Looking at the entries below, how many lines include the word "left"? Answer with the number alone.

BEGIN RECORDED DATA

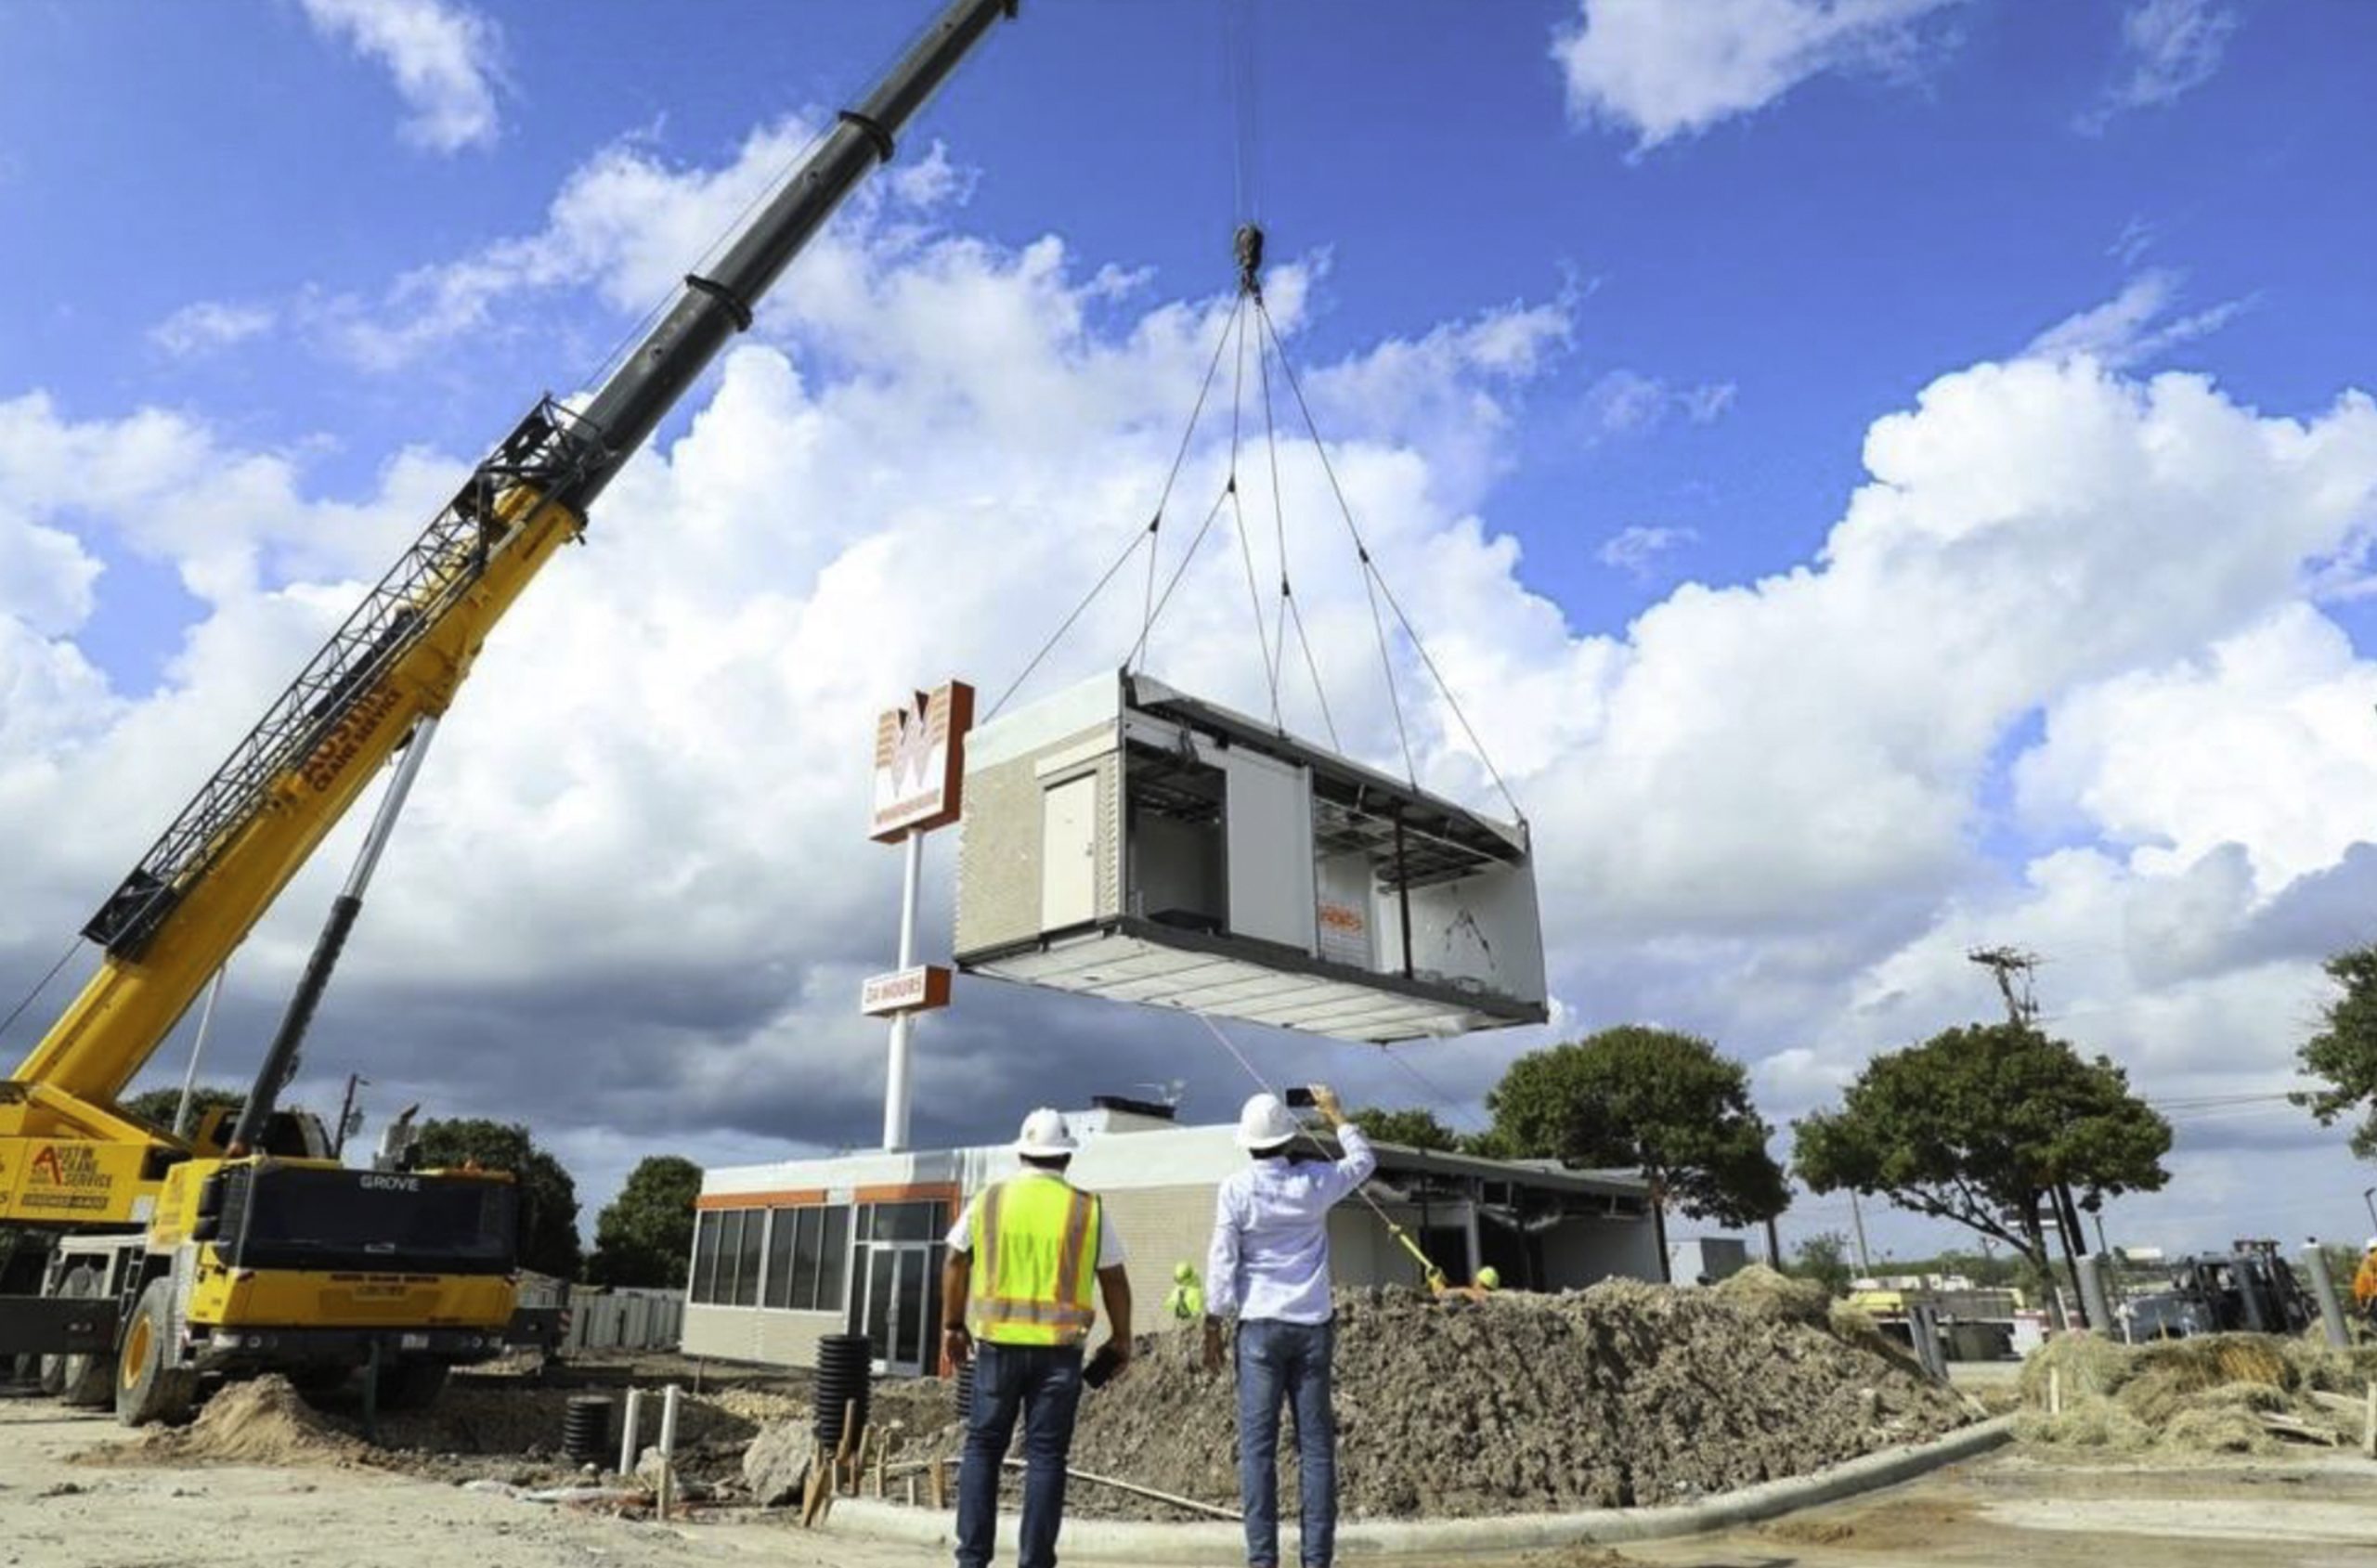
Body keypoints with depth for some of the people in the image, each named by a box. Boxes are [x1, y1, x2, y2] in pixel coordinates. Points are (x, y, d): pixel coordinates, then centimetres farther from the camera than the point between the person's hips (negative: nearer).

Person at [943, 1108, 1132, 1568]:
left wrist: (952, 1326, 20)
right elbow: (1114, 1280, 5)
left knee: (983, 1446, 12)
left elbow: (955, 1264, 9)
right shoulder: (1088, 1209, 0)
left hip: (998, 1343, 1)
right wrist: (1121, 1338, 16)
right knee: (1045, 1454, 5)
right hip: (1059, 1349, -1)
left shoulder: (988, 1200, 3)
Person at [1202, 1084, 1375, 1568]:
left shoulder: (1236, 1189, -7)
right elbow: (1364, 1160, 19)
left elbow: (1222, 1264, -6)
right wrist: (1336, 1114, 30)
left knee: (1257, 1445, 1)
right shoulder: (1315, 1181, -1)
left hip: (1261, 1326, -2)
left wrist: (1213, 1328, 3)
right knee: (1316, 1445, 5)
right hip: (1312, 1326, 2)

END RECORDED DATA

▶ **EXERCISE RESULT**: 10